PS: I just noticed that Costco has a couple of interesting sets. Cuisinart 12-pc (6 + lids) for $200 and Cooks Standard 10-pc (generic?) for $130. They include 8 qt stock pots, two sauce pans, and skillets. If you're brand agnostic this might be your deal. Attractive prices. If they have a satisfaction guarantee it might be worth a shot.


----------



## bluewolf (Jul 18, 2015)

Hey Kyle,

Well the best deal going on at the moment for quality SS cookware is @zwillingonline.com  They have some sweet buys on the Sensation line. Demeyere of Belgium makes the Sensation and it's sister line Industry. 5 ply fully clad with thick conductive aluminum layer for even heating. Demeyere IMO is much better all around cookware than All Clad. Demeyere also makes the $$$ Atlantis, John Pawson and the Proline skillet. BTW Although more expensive the  Proline does outperform the Sensation/Industry a little heating wise, but it is heavy making it a little clunky feeling on the stovetop.

I went all in on the Sensation and now have a very complete set that I am absolutely  thrilled with. That sale at Zwilling has been going on for awhile so I don't know how long those prices will be up there for, but we are talking over 50% of of MSRP!. I had some Sensation pieces before and added on with this sale. Wish I had waited cause would of got a better deal with these prices. The sets are a particularly good deal. Well thought out with no throw in pieces that you don't want. Seriously! thats almost unheard of in a set. The mfg.'s almost always push something on you that you don't want in a set.  I would usually advise against a set except in this case. All good sizes/shapes no repetition.

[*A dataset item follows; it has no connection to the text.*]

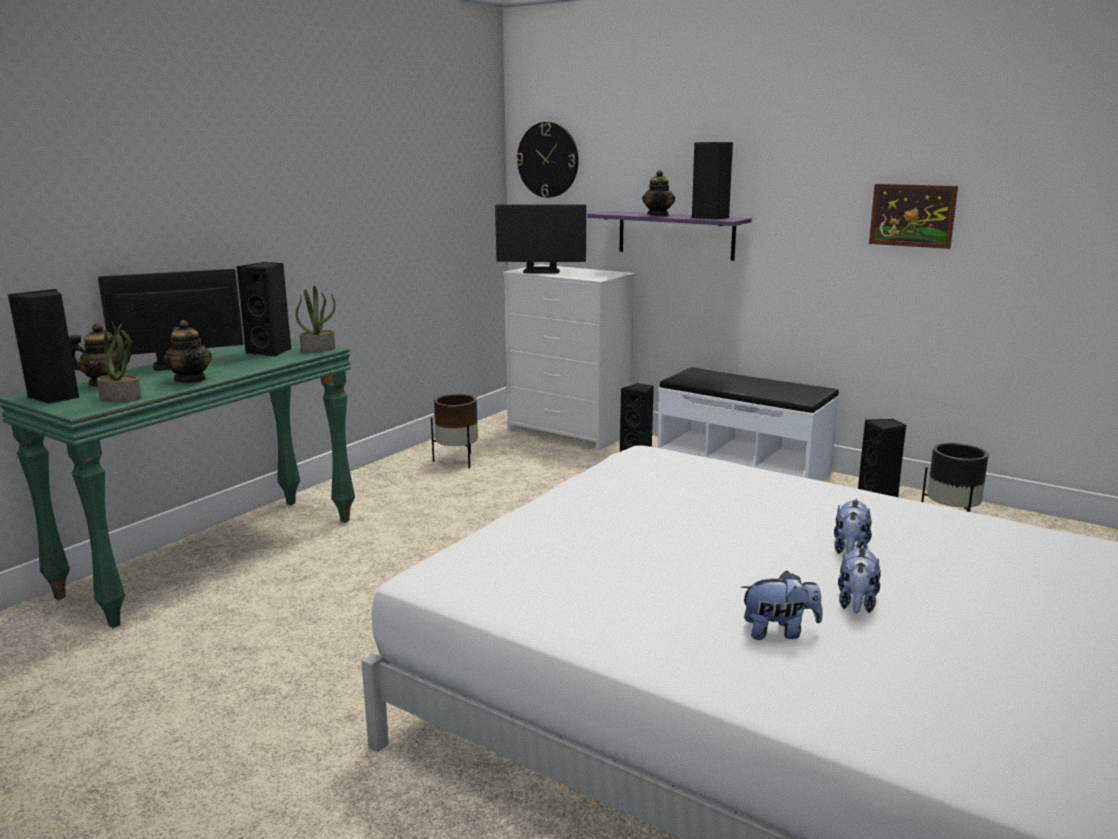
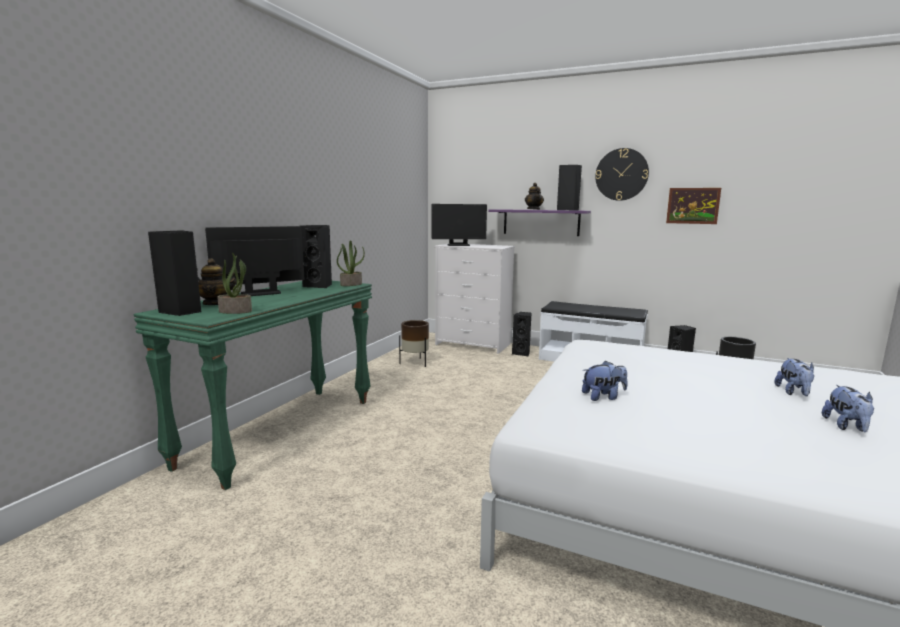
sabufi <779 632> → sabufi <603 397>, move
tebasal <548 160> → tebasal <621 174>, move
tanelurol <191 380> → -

Yeah other than that I like the disc bottom SS commercial lines from Sitram of France. which offers the Profeserie or Catering lines. Catering has copper disc but no go on Induction. Still great though. I also like the disc bottom Paderno World Cuisine Grand Gourmet/Volrath Centurion. made in Italy. Great feature on GG/Centurion is the double steel reinforced rim. Handles are good also comfortable stay cool tubular. Only thing with disc bottom cookware is if the diameter of pan is not wide enough flame hobs can scorch on the sides. I wouldn't go Disc bottom on a frypan or small to medium saucier. Better to go clad up the sides on a skillet basically. Straight sided pans are fine being disc bottom and I have a larger Volrath Centurion 26cm 4.3 qt rounded saute that performs well even with no cladding up the sides. BTW Paderno GG/Volrath Centurion tend to have more depth and less diameter for their capacity. I wouldn't go under 8" diameter if you have a gas hob, because flames could lick up the sides around the disc and scorch.

Remember that cookware is a durable good purchase and will last along time. I wanted to be happy with whats taking up space in my kitchen so I invested in quality. The  build quality will be better 0n Euro Mfg. cookware and standards of European factories is going to be much higher than anything made overseas.

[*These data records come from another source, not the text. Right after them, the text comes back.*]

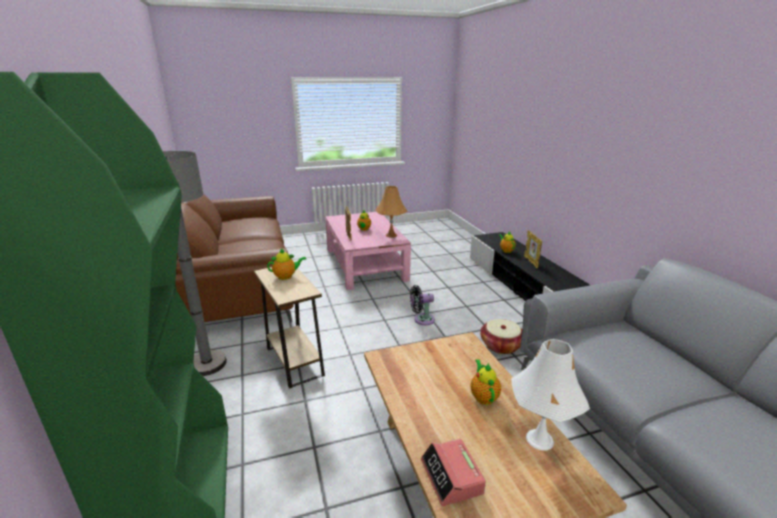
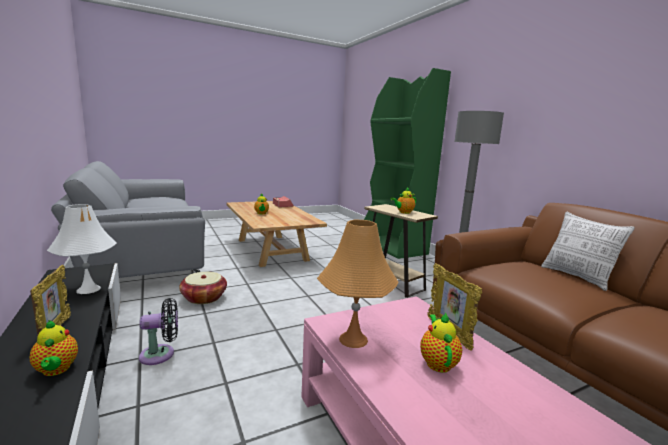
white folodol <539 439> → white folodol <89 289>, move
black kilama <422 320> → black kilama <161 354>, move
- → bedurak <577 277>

Oh one more thing, a great common feature that just happens to be on the cookware lines I mentioned, is that the handles are all welded on, no rivets! So food doesn't get stuck on inside. I particularly like the welded rivetless design of the Sensation/Industry handles, very nice and the same design as the more expensive Proline/Atlantis/Pawson


----------



## kbuser92 (Jul 21, 2015)

Thank you. Those are a bit above my price range, but I may make an exception because of the sale price, it would almost be dumb to forgo an offer like that. I've still not made a choice, though, they all look very nice.


----------



## bluewolf (Jul 18, 2015)

You could go for the 7 piece set at $350 and just add the 11" skillett. That's pretty serviceable. You can also find say a 10-12 quart stockpot elsewhere. Sitram Profeserie is good. Still going to be around $100 for a decent Stockpot from Sitram or Paderno GG/ Vollrath Centurion. You don't really need a clad stockpot, but the Sensation 8 qt was a great deal so I went for one.

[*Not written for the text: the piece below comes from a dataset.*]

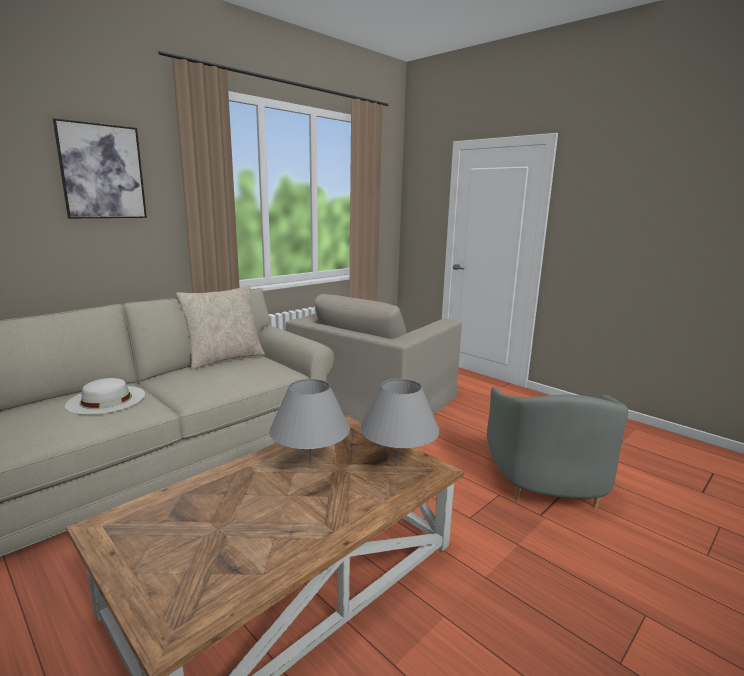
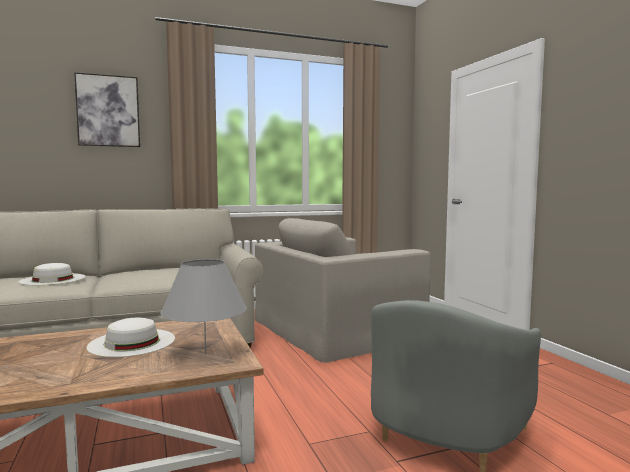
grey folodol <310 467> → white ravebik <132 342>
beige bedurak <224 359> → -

On the Sitram Profeserie 11 quart stockpot. Brookstone has them and they often have sale specials going where you could get a better deal. I went to the Brookstone website and the size wasn't listed, but on amazon Brookstone is selling them so looks like they have um somwhere there at Brookstone.
[product="27600"]Sitram Profiserie Stockpot 11 1 Quart [/product]


----------



## kbuser92 (Jul 21, 2015)

I have a 12 qt already, I may look for a larger (32-40 qt) pot for crawfish, but probably not until next summer. And the Asian market has some that size anyways. Thank you.


----------



## nicko (Oct 5, 2001)

I agree with @BlueWolf Sitram is a great brand for the money I own a pot and it is still in great shape after many years.


----------



## krys (Aug 2, 2015)

I have had my LeCreust (hate auto correct) for 33 years. I also have some commercial SS pans. What I don't have is any non-stick Teflon pans. My CI and LeCreust are non-stick. When my mom bought the pans for me, she said they would last my lifetime. She was right.


----------